4. I did an event at the Foundling Museum in London, for the Pop Up Festival. This is a new arrival in the world of children's books and I can only see it going from strength to strength. The main public events are taking place next weekend and the programme is here
The schools programme saw books distributed to schools, which then came to museums and other venues for events with the authors and education officers.
Tokens left with babies at the Foundling Hospital |
The Foundling Museum tells the story of London's Foundling Hospital, founded in the eighteenth century by Thomas Coram, and home to thousands of children until it closed in the 1950s. It has extraordianry artefacts - a letter from a woman condemned to be burned to death begging that her child should be looked after; an enamel plague labelled 'ale' left with a child as a keepsake from its mother - that build up the story of these children.
At my event, Y8 pupils from the City of London Academy in Islington spent a day doing activities and then wrote letters ether from a foundling to the parent who had given them up, or from a parent to a child. The letters were extraordinarily good, inspired by the permanent exhibition and by the temporary one (which you shouldn't miss) which tells the stories of the last of the foundlings, children in the 1950s, now growing old. I wish that exhibition could be made permanent, the stories told are so strong, so emotional, so important.
I was not at all surprised to hear that Jacqueline Wilson had been inspired to write her story of a foundling, Hetty Feather after sitting in on a session run by the museum's inspiring Learning and Access Manager, Annette McCartney,I have rarely been to a more inspiring place. In fact there was so many links and echoes to When I was Joe and Almost True - from the new names given to foundlings, to the quotes about the stigma of illegitemacy on the wall - that I was thoroughly spooked..It felt as though I had been there before, been inspired by this place. The Pop Up organisers were responsible for matching writer, venue and school - they made a perfect match this time...and the audience even had one member who was a girl called Ellie, who used a wheelchair and loved sport - neither of us could believe the coincidence, when I told her about Ellie in When I Was Joe.

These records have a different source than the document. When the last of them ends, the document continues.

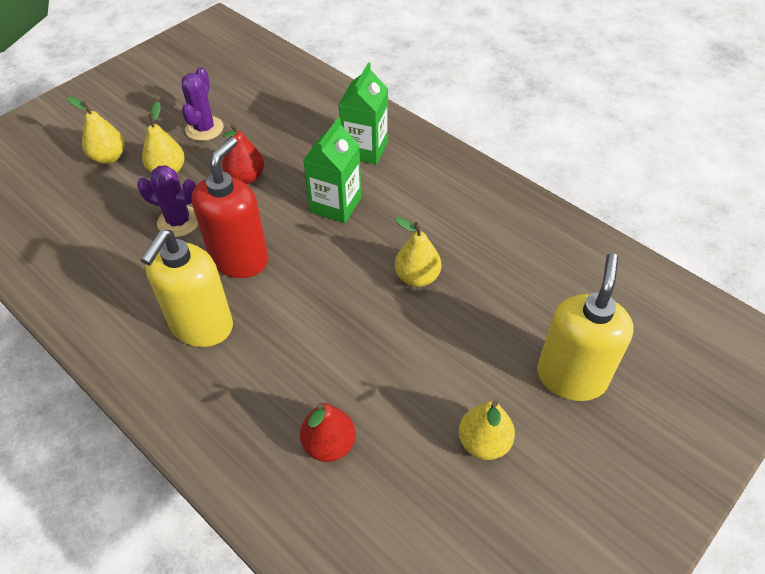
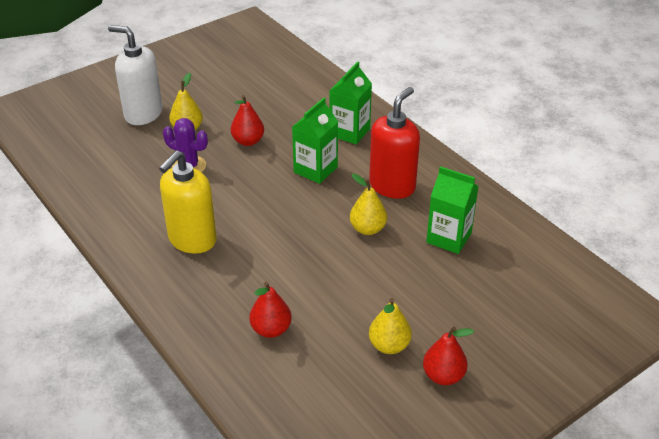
camera: 10 degrees right, 10 degrees down
yellow pear [67,97,125,164] -> white soap dispenser [108,25,163,125]
purple cactus [181,67,224,141] -> none
red soap dispenser [192,137,269,278] -> red soap dispenser moved to [369,87,420,199]
yellow soap dispenser [537,253,634,401] -> none
none -> red pear [423,326,474,385]
none -> green carton [426,166,478,254]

The Foundling Museum has now become one of my favourite London places ever, and I can see myself visiting there again and again for inspiration. 'This museum is all about empathy,' Annette told me - and it does it so well.
A box of books...slightly disturbing, all those severed limbs |
So that was June - and of course there was lots of other stuff too - school strikes, festivals, parties and homework, birthdays and barmitzvahs, dentists and supermarkets. I was reunited with my best friend from primary school - yay for Facebook, once again - and my best friend from secondary school returned to live in London from California, hurray, hurray...
And right at the end of June the advance copies of Lia's Guide arrived, and I spent a whole evening signing copies for reviewers..they'll be posted today.
July's going to be busy too...three award ceremonies in two weeks; meeting my son's teachers at the secondary school he's starting in September, watching him and his classmates graduate from primary school.
I remember this time last year (last year? It feels like a decade ago) When I was Joe had come out six months before, it'd had a few reviews, I was working on the last edits of Almost True, struggling to finish Lia's Guide. I didn't feel I'd made much of an impact, I wondered if anyone was reading my book.
What a difference a year makes! But now ...sorry....I have another book to write. You may not hear much from me in July.